When I became a journalist in 1984 I imagined that my life would have meaning. Like many who preceded and followed, I was idealistic and passionate about the potential to change the world one story at a time.
Thirty years on I still believe that. The difference today is that the concept of journalism and change has broadened beyond my 18-year-old imagination. And my reasons for doing all the things that I have done in my career to date are far more complex than that initial desire to change the world via reporting. I made my first career leap from one large organisation to another due largely to the bright lights that were on offer. I was tantalised, hypnotised by the chance to see my byline on glossy paper in a publication that my friends and I knew intimately. But that was the one and only time I have made a product-based career decision. From then on, it was largely value-based.

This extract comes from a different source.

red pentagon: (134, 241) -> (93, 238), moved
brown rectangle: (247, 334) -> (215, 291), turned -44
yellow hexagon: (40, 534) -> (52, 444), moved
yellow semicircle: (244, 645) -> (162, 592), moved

As a manager and leader I discovered long ago that the value you place on an employee is only the beginning of the equation. What truly matters is how they receive it. We are feeling creatures, ranging in emotional need from none to total. The skill is in deciphering who needs what and applying appropriately. I have team members who would feel smothered if they received the same level of love and attention from me as the few who would feel vulnerable without it.

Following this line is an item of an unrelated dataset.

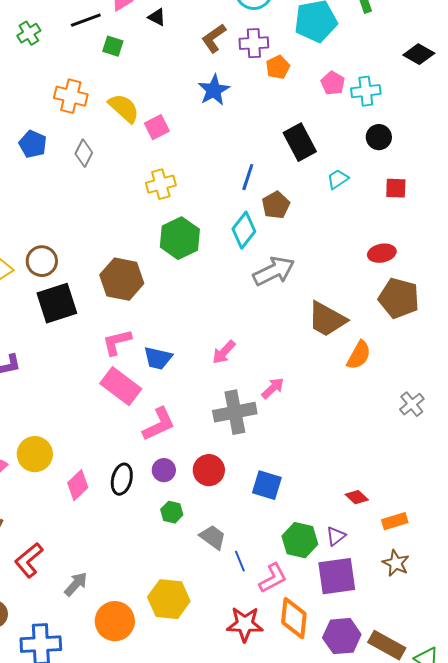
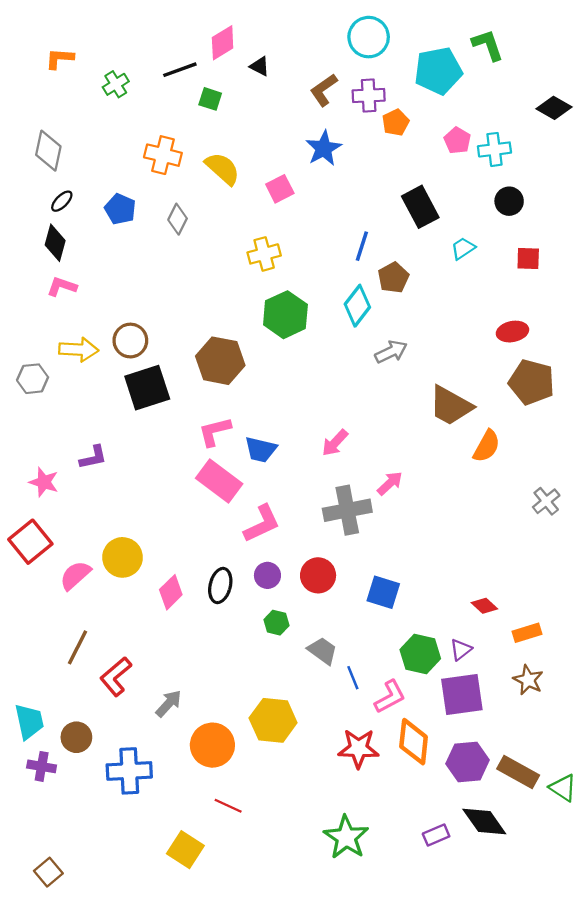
pink square: (157, 127) -> (280, 189), moved
gray arrow: (274, 271) -> (391, 352), size x0.7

Communicate value to people
One of the reasons that many mothers make such great managers is that we know that every child is different and they require individual attention. I take the same approach to everyone who works for me. It’s not a foolproof approach and along the way I have certainly experienced a number of regrettable resignations, but communicating to an employee their value has been more effective in retaining the best people than throwing money or titles at them.
A friend shared an unfortunate, and avoidable, story with me about the time she walked out of a business purely because she had been convinced for years that she wasn’t valued. A couple of years earlier she had been interviewed for an internal promotion against a number of external candidates. Her manager made no secret of the fact that they were looking to fill the role with the best person in the country, which she welcomed. But when none of the external candidates were deemed to be capable of the role, the position remained vacant with my friend playing backfill.
Don’t leave people in the dark
She was left hanging. No one communicated the situation to her. As the professional that she is, she dutifully ensured the business didn’t slide as the result of that role remaining empty. She filled in any gaps. A year later she was finally given the role but this time was informed that she ticked all the boxes so should be able to do it. My friend was shattered. Who wants to be told that they tick all the boxes? She needed to be told that her work was recognised and valued and they probably should have apologised for making her feel like someone’s leftover lunch for a year. Within a year of her taking on that promotion, the CEO of a competitor organisation took her to lunch, showered her with value statements, and she moved across to join them.
When she told me this story my immediate reaction was that it was a shame for the organisation she left that they were unable to communicate her value to them, because I know how much that organisation meant to her. She didn’t leave for more money or a bigger title. She went to join a business that would value her contribution and, more importantly, ensure that she and everyone else knew that.